=== Section Start ===

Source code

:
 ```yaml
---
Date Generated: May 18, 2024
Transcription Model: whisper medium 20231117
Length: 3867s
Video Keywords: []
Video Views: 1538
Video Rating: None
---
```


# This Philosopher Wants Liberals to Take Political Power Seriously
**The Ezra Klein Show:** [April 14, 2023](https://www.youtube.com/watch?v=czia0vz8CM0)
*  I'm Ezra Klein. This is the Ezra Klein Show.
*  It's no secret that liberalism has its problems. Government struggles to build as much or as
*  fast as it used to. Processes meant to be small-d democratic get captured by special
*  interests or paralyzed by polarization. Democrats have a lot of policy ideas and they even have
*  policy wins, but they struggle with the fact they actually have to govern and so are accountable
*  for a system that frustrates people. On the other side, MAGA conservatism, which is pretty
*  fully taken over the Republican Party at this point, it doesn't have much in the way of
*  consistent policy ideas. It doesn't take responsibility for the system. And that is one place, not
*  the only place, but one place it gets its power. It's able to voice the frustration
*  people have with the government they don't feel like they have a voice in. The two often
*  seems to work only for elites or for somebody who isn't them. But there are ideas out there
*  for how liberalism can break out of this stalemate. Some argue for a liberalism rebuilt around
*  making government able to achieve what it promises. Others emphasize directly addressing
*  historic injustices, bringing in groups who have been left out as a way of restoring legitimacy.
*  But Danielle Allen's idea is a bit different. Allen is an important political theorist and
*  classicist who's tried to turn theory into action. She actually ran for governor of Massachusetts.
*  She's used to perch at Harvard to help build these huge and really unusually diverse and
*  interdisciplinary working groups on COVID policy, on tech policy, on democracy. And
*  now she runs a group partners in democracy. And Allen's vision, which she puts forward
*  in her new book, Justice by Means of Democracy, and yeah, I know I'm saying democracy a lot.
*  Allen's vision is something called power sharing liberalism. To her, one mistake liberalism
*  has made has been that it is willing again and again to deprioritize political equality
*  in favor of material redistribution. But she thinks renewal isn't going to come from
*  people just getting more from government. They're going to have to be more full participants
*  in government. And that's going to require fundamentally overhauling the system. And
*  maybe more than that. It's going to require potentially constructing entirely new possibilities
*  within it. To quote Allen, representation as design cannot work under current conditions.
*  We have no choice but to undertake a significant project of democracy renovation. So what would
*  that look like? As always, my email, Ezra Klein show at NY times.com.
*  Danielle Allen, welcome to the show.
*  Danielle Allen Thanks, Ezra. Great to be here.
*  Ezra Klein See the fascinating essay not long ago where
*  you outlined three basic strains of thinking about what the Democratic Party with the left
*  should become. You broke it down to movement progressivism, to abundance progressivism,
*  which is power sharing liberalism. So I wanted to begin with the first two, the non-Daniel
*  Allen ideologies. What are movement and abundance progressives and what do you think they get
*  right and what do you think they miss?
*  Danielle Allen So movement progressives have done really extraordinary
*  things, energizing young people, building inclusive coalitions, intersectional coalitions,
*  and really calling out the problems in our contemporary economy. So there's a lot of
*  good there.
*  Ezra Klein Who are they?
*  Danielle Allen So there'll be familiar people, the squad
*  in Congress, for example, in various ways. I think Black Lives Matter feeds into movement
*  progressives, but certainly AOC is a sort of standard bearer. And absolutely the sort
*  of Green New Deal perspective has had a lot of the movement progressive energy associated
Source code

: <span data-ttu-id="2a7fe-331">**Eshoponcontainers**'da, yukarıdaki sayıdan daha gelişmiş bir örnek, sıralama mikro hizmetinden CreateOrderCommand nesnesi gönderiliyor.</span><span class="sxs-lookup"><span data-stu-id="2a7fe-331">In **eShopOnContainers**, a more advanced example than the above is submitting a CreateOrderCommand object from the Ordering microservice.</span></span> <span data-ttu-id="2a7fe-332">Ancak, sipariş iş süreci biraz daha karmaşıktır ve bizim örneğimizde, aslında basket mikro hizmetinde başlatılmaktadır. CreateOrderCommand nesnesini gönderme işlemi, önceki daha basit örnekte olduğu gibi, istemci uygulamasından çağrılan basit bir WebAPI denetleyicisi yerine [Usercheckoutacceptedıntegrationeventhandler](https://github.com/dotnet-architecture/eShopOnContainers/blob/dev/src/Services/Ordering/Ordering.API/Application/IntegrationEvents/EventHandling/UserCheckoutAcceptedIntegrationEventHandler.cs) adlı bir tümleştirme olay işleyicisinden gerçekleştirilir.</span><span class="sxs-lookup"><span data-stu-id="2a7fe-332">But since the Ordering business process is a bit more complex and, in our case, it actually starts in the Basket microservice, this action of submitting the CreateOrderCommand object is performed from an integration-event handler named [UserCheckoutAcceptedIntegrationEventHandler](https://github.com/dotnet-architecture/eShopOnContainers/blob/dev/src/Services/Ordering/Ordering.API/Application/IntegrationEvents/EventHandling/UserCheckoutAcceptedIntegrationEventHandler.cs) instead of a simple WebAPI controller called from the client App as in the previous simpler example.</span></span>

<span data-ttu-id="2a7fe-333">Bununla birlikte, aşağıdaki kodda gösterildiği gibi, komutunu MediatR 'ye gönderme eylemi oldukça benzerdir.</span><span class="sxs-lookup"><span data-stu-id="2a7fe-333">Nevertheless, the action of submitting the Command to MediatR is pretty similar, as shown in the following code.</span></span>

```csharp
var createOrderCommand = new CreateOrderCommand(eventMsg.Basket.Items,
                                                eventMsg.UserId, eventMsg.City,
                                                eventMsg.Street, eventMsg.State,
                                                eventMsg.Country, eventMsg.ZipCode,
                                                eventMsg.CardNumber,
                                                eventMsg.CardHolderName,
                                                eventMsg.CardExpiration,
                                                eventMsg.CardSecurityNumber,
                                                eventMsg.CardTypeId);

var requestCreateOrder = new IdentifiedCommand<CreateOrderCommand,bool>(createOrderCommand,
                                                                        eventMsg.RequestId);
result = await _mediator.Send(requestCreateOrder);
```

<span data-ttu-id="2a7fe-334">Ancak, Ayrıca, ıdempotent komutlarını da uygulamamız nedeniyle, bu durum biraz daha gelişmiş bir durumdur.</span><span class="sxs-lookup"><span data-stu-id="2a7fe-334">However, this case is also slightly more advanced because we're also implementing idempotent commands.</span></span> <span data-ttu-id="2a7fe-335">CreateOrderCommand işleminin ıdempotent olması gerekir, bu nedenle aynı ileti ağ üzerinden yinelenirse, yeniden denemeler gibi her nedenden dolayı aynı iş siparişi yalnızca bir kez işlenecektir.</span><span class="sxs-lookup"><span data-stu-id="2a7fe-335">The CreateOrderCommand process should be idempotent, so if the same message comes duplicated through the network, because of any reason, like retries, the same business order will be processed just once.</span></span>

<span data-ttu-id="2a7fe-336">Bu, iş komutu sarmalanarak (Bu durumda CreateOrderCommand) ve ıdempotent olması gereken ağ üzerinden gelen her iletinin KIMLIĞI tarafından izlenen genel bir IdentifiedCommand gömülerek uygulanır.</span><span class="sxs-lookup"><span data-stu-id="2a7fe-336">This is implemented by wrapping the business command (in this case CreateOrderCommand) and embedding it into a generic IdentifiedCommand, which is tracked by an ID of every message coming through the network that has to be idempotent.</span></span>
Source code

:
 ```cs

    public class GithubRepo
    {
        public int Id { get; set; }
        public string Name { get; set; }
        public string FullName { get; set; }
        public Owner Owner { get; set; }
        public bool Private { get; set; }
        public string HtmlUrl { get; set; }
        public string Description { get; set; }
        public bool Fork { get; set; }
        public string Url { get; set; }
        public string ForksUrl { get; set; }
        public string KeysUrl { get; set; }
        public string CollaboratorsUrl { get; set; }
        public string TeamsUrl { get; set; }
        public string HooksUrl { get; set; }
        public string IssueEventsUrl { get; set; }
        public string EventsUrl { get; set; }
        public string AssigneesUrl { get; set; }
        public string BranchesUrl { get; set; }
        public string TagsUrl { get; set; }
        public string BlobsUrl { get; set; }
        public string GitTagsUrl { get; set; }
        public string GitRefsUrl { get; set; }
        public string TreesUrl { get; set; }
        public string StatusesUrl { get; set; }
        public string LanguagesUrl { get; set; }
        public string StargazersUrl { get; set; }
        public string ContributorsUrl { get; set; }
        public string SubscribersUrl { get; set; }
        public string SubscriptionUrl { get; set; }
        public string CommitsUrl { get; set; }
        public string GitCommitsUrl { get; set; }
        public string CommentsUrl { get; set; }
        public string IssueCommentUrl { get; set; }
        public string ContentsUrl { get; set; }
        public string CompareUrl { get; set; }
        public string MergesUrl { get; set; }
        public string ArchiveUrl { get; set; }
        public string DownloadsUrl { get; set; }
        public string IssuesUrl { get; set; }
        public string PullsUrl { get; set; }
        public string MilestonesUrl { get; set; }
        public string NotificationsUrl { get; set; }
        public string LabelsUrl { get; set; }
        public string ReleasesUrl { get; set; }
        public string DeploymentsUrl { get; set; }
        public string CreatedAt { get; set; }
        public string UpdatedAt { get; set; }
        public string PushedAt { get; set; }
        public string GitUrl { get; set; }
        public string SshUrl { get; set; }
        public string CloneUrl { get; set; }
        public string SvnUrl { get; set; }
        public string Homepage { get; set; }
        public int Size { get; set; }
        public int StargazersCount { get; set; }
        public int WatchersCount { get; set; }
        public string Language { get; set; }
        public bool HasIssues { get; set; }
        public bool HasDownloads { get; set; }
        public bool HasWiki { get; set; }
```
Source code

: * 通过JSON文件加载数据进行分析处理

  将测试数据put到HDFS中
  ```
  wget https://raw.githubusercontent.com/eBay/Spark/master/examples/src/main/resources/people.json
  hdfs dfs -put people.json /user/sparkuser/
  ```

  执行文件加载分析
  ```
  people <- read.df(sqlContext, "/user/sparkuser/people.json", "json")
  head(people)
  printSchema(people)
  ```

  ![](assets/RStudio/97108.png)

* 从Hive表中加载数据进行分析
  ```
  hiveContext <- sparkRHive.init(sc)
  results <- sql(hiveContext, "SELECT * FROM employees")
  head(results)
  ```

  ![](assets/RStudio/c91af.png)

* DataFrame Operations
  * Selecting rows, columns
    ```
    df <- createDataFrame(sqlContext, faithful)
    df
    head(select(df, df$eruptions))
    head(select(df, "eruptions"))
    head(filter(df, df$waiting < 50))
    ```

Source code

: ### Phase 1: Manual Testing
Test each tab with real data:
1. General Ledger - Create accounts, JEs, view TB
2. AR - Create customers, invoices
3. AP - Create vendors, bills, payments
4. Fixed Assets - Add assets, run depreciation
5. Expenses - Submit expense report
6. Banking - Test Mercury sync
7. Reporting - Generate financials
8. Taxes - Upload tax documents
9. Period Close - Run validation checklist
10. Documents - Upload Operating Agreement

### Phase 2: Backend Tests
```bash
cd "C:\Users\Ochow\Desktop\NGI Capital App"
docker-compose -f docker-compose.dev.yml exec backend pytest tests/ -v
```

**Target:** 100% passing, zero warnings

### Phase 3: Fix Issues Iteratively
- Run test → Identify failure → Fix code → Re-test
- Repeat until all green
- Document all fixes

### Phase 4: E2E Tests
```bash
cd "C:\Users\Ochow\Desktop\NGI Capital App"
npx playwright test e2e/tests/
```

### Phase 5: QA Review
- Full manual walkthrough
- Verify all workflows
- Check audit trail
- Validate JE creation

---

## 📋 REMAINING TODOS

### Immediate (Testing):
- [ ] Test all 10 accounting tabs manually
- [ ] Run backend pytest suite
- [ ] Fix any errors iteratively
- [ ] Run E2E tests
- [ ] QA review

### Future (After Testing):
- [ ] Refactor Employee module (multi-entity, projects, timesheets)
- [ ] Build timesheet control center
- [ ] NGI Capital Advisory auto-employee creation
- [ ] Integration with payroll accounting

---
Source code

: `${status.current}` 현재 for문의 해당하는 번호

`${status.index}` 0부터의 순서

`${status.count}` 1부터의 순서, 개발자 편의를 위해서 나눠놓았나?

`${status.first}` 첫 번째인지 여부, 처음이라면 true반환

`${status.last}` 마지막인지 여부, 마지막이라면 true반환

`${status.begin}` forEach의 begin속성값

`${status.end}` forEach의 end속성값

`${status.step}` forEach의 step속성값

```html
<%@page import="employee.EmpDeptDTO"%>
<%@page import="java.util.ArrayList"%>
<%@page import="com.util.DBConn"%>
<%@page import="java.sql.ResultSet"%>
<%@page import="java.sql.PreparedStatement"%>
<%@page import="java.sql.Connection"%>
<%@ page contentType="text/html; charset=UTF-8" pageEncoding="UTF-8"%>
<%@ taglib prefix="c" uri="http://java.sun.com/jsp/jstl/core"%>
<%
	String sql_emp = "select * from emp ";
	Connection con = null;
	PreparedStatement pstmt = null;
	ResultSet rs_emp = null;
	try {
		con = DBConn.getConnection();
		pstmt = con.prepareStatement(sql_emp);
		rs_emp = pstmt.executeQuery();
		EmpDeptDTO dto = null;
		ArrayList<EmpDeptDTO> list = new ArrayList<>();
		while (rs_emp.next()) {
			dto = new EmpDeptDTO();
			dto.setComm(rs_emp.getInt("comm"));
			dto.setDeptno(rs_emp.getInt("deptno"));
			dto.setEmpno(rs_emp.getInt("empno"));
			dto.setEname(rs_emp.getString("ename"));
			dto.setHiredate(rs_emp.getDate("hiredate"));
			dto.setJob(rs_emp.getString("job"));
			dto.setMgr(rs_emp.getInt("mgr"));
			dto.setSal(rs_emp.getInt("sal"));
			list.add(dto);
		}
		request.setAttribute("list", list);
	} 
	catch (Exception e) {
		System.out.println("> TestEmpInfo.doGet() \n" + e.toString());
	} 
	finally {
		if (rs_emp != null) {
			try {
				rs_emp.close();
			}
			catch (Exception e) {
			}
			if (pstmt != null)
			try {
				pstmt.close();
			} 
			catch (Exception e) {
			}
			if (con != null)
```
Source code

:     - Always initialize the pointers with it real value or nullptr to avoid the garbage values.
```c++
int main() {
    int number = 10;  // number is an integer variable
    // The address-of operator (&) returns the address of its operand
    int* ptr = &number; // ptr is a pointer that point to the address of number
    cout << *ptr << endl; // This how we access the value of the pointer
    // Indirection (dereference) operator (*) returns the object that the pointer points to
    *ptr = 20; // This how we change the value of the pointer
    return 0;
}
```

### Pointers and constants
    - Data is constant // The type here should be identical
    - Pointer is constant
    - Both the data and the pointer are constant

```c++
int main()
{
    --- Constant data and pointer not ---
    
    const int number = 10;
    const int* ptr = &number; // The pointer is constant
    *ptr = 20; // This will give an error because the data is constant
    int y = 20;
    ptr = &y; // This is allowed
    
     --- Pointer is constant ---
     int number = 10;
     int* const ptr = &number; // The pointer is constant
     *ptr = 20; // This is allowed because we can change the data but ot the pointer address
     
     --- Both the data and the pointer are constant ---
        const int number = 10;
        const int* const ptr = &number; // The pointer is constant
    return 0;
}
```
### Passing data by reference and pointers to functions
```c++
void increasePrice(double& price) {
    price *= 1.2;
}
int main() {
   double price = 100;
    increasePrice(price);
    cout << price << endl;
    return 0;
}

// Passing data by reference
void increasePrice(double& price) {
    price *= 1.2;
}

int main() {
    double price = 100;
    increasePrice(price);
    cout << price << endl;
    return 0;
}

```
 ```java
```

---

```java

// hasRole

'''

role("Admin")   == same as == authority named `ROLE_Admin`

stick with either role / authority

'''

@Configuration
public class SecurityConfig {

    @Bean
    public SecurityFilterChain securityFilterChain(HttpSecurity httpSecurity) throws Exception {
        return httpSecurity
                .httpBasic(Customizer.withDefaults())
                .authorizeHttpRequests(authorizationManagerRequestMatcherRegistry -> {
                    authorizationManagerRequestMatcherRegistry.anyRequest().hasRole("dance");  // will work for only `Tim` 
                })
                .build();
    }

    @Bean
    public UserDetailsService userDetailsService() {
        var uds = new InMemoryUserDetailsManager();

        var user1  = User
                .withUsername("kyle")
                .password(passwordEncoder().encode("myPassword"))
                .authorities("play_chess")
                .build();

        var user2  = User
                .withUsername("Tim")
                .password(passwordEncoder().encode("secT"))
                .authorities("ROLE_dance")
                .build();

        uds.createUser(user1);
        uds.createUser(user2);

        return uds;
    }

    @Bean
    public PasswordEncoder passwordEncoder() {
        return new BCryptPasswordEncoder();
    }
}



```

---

=== Section End ===

◆ **Your objective**
The answer must consist of every line above that holds the string "which", copied exactly.

◆ **Exercise solution**
*  for a system that frustrates people. On the other side, MAGA conservatism, which is pretty
*  now she runs a group partners in democracy. And Allen's vision, which she puts forward
*  which is power sharing liberalism. So I wanted to begin with the first two, the non-Daniel
<span data-ttu-id="2a7fe-336">Bu, iş komutu sarmalanarak (Bu durumda CreateOrderCommand) ve ıdempotent olması gereken ağ üzerinden gelen her iletinin KIMLIĞI tarafından izlenen genel bir IdentifiedCommand gömülerek uygulanır.</span><span class="sxs-lookup"><span data-stu-id="2a7fe-336">This is implemented by wrapping the business command (in this case CreateOrderCommand) and embedding it into a generic IdentifiedCommand, which is tracked by an ID of every message coming through the network that has to be idempotent.</span></span>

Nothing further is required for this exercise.